What the exercise asks: Set down word for word each line from the start of the listing through the line that contains "immune defects that", both included.

Data provided:
>>>

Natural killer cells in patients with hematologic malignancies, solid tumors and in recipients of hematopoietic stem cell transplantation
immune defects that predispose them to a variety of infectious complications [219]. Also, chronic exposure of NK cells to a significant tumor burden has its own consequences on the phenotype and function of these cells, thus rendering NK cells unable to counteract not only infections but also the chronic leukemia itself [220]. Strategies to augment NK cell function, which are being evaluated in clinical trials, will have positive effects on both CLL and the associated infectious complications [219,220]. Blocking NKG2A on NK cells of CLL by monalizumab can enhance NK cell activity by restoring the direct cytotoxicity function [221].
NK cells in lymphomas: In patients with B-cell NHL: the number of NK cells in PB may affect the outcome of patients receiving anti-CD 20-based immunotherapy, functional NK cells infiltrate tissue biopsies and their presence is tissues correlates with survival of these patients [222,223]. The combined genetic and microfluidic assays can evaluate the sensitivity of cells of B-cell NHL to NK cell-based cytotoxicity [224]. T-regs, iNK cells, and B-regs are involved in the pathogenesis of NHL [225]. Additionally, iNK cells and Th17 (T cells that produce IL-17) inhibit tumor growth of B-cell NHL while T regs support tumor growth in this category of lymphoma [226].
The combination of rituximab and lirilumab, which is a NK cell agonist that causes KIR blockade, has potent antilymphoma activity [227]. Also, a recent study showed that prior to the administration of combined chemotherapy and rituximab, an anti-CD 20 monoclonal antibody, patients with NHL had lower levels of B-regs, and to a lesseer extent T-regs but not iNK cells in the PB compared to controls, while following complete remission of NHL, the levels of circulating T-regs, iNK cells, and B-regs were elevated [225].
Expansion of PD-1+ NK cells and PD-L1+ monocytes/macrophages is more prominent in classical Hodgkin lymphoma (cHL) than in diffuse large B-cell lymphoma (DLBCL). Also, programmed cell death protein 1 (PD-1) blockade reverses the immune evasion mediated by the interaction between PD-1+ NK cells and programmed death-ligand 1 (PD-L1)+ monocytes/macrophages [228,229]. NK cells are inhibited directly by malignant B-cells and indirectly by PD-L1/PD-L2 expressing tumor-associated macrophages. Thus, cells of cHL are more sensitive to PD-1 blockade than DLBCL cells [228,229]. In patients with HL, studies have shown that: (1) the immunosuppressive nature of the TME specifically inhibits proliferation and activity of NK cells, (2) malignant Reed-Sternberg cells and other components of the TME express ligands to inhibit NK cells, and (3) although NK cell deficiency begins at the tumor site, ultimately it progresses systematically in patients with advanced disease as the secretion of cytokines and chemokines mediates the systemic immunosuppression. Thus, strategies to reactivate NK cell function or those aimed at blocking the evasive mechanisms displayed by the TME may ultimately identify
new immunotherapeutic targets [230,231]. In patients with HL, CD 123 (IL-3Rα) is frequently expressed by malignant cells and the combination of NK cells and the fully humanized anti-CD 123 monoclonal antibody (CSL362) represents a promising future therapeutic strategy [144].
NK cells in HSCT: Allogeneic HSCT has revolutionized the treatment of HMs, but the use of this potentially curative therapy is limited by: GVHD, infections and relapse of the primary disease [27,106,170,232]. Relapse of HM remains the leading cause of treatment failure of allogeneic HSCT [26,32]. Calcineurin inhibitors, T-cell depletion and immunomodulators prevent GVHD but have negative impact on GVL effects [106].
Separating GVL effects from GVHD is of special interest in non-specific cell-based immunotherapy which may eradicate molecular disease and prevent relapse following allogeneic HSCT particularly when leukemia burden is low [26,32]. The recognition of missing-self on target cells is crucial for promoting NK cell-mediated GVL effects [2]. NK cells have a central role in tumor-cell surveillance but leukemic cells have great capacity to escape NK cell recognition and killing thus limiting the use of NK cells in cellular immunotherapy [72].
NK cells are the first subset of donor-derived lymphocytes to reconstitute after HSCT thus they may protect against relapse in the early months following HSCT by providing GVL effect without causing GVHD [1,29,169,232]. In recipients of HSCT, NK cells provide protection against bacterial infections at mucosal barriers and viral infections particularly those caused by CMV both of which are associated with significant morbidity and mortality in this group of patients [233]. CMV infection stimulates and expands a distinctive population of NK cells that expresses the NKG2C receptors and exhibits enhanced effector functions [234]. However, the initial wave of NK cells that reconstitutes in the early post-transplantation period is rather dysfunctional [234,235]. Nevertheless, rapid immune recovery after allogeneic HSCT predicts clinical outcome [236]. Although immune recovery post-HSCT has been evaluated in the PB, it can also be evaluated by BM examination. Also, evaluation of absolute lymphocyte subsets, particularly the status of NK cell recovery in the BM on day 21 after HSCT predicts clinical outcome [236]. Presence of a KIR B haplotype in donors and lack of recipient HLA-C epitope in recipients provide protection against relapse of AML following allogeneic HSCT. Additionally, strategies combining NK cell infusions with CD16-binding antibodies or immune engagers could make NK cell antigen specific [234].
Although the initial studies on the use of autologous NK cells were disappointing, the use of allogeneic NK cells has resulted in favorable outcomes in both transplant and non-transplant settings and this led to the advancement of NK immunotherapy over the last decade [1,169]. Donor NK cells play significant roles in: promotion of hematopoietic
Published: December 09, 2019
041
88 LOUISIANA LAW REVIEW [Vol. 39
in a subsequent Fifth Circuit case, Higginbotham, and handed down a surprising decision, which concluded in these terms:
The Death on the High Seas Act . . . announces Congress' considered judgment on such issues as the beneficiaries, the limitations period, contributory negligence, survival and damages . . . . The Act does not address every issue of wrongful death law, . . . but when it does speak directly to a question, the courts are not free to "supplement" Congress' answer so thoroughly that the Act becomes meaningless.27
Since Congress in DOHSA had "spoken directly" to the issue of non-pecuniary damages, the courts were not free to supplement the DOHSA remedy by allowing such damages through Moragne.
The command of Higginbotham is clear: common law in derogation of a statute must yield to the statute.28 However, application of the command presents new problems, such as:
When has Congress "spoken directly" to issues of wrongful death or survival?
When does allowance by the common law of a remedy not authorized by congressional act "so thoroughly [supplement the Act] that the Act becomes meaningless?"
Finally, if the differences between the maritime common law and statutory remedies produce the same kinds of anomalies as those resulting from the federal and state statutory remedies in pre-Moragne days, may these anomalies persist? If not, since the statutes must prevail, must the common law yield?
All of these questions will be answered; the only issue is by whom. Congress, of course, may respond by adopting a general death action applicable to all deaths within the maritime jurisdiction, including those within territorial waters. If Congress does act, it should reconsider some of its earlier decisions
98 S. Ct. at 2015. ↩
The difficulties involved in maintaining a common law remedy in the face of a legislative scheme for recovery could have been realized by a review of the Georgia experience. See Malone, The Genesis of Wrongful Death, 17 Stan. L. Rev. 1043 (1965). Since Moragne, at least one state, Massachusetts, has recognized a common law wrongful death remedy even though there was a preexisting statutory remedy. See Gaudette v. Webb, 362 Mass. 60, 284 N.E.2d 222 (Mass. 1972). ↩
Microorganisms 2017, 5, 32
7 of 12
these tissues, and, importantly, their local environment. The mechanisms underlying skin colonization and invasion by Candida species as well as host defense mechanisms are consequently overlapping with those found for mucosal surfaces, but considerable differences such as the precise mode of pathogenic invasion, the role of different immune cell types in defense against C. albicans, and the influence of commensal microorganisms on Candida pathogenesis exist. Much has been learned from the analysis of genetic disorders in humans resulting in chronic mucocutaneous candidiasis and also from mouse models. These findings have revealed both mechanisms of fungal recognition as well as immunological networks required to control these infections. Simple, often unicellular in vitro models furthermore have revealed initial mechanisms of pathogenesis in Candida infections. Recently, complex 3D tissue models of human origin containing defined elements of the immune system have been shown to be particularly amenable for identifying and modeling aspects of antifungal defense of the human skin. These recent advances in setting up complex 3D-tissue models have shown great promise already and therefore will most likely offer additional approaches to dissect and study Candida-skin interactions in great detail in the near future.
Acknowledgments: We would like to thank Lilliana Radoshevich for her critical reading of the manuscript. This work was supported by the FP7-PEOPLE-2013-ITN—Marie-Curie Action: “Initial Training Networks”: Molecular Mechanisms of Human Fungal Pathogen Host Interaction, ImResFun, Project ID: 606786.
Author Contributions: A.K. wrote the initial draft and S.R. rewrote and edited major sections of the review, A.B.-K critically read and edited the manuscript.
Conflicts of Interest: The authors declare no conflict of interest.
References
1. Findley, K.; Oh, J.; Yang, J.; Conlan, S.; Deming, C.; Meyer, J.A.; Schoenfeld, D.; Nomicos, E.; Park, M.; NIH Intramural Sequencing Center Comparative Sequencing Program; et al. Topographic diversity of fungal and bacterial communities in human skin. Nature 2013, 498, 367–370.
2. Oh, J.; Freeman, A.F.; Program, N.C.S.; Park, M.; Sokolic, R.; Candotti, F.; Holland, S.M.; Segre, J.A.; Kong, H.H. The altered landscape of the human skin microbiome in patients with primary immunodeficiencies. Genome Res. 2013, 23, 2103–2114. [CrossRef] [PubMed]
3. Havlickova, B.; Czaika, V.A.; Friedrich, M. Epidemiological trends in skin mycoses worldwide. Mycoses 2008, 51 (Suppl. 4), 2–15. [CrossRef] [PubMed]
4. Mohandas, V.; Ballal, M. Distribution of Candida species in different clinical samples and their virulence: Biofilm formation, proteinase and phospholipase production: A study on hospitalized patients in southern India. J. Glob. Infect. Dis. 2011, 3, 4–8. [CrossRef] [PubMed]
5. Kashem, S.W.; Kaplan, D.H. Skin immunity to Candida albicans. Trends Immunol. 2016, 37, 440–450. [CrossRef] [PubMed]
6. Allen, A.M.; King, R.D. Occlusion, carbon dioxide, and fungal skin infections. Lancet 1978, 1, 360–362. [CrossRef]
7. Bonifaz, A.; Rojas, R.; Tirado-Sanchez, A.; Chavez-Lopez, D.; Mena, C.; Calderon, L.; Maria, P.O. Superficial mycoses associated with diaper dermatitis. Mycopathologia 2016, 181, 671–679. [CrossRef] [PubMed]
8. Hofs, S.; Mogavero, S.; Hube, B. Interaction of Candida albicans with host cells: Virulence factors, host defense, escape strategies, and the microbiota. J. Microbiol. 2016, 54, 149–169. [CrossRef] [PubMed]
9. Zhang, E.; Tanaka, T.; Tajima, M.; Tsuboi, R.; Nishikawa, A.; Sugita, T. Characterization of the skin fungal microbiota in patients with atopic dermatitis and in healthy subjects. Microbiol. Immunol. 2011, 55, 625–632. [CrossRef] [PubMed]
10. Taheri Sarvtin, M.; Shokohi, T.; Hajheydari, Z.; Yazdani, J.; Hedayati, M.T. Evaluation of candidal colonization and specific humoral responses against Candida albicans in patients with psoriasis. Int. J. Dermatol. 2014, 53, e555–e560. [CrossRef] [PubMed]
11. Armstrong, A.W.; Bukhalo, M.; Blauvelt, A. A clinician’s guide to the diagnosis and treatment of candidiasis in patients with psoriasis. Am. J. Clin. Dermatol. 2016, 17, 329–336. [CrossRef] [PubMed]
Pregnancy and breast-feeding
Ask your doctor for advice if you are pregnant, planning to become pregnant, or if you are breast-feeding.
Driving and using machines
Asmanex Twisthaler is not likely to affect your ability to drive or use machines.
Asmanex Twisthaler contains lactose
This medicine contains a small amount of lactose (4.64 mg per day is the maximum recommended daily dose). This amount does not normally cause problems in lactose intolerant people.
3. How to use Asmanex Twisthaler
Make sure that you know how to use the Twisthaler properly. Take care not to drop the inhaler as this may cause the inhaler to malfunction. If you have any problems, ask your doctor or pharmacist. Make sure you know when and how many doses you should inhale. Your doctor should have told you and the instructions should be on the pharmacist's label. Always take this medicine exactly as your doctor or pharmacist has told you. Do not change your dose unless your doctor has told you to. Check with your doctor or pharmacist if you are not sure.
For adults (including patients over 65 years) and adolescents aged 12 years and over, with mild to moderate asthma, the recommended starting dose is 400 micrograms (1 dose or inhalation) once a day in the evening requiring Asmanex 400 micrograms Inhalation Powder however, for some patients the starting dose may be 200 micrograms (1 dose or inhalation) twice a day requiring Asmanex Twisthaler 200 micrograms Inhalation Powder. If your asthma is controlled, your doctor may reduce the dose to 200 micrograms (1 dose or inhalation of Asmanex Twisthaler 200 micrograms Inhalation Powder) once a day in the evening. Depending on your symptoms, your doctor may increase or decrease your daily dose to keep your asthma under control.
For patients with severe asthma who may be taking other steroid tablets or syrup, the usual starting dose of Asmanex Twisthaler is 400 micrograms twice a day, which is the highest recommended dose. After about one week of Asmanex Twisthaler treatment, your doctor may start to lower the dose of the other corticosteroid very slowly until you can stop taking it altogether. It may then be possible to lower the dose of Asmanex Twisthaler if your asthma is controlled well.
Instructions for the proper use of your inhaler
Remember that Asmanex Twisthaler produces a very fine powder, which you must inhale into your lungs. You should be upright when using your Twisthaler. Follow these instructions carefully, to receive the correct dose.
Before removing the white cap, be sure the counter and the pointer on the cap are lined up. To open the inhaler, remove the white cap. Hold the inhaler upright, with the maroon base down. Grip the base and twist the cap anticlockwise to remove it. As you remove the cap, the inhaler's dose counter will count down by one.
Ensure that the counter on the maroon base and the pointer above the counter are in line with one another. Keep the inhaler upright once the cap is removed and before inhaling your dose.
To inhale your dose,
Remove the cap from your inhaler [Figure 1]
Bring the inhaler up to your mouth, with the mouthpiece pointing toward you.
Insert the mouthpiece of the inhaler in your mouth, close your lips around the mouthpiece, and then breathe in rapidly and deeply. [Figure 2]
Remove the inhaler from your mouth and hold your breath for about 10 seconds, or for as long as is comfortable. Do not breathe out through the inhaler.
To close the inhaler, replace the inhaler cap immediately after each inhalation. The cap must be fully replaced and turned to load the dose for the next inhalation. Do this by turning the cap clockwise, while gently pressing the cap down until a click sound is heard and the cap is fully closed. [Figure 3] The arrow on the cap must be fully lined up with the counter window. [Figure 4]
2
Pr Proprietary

<<<

Written answer:
Natural killer cells in patients with hematologic malignancies, solid tumors and in recipients of hematopoietic stem cell transplantation
immune defects that predispose them to a variety of infectious complications [219]. Also, chronic exposure of NK cells to a significant tumor burden has its own consequences on the phenotype and function of these cells, thus rendering NK cells unable to counteract not only infections but also the chronic leukemia itself [220]. Strategies to augment NK cell function, which are being evaluated in clinical trials, will have positive effects on both CLL and the associated infectious complications [219,220]. Blocking NKG2A on NK cells of CLL by monalizumab can enhance NK cell activity by restoring the direct cytotoxicity function [221].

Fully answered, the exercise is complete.